Measure pipeline quality with reproducible scenarios. Detect regressions before production.

Benchmarks

A benchmark is a set of evaluation scenarios replayed automatically against a pipeline. It is the tool for objectively measuring agent quality and catching regressions before they reach production.

Why

An agent that "seemed to work" can silently regress after:

  • a mission change;
  • a LLM model change;
  • a new tool being added.

Without a benchmark, you discover this in production. With a benchmark, the editor warns you before you publish.

Anatomy of a scenario

A scenario contains:

  • A stimulus — the input the pipeline receives (message, payload, simulated phone call).
  • An expected sequence — the conversation turns, tools called, outputs produced.
  • Checks — explicit assertions: "the agent must call crm.search_customer", "the response must contain the word 'refund'", "the pipeline must complete in fewer than 3 turns".

Check catalogue

CheckVerifies
tool_calledA specific tool was called (optionally with specific args)
tool_not_calledA tool was not called (anti-false-positive)
output_containsThe agent output contains a given text / pattern
output_matches_jsonThe JSON output validates a given schema
turn_count_maxThe pipeline completed in ≤ N turns
cost_maxThe total cost is ≤ N credits
latency_maxThe duration is ≤ N seconds
branch_takenA condition routed to the correct branch

Checks are extensible: on the Enterprise plan, you can add custom checks via an operator.

Creating a benchmark

  1. Designer → Benchmarks → New benchmark.
  2. Choose the target pipeline.
  3. Add scenarios. You can:
    • Craft manually (the most precise option).
    • Capture from history — convert a real execution into a scenario (with anonymisation).

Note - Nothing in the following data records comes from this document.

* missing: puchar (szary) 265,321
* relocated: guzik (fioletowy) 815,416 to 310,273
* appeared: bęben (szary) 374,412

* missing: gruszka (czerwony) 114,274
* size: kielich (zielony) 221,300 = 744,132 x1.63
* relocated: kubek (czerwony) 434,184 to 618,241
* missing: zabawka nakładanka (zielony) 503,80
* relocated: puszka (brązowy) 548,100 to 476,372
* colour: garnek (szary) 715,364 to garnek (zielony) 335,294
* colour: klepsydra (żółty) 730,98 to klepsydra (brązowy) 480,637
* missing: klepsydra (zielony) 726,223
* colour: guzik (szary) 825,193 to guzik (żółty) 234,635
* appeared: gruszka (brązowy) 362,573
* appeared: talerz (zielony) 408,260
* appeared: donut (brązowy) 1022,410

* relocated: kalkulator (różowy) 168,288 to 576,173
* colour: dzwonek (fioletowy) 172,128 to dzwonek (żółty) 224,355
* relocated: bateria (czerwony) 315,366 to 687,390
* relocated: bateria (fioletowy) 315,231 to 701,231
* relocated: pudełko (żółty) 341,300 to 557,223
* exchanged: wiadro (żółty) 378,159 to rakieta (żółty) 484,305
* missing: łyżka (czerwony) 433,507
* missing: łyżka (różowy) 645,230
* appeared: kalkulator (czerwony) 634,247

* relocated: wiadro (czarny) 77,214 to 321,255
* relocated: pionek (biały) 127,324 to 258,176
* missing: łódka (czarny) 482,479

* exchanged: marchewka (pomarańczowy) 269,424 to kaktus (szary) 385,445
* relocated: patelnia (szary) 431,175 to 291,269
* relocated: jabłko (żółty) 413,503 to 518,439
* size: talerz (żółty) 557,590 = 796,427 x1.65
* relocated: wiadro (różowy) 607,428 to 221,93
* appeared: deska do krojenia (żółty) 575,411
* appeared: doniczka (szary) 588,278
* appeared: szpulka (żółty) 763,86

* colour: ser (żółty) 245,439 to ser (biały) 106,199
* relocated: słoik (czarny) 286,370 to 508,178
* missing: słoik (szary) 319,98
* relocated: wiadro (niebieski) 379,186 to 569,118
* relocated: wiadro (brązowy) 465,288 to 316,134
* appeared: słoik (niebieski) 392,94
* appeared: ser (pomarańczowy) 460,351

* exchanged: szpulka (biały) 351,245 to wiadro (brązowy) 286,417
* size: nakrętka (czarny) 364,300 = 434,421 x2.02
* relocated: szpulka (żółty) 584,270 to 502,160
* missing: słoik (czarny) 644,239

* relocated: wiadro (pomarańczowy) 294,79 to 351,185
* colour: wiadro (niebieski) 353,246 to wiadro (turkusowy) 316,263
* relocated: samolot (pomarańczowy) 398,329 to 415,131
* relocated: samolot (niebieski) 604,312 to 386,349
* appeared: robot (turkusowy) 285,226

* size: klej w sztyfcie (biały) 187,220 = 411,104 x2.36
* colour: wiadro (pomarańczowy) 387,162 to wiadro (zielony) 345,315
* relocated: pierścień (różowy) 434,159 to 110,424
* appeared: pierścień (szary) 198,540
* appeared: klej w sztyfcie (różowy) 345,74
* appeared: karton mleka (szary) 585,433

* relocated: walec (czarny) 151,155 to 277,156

A good benchmark includes a mix: nominal case, edge cases, adversarial cases (manipulation attempts, ambiguity, missing data).

Running a benchmark

From the admin interface:

  • Single run — immediate results, drawer with per-scenario detail.
  • Scheduled run — every night, on each new version publication, etc.

The report shows:

  • Pass rate per check
  • Regression vs the previous version
  • List of failed scenarios, with a diff against the expected result

Best practices

  • Start small — 5 well-targeted scenarios are worth more than 50 approximate ones.
  • Benchmark before every publish. The editor can block publication if the benchmark regresses.
  • Version your missions. Not just pipelines: missions evolve too.
  • Keep checks readable. A check that requires 20 lines of explanation to understand is a check that needs to be broken down.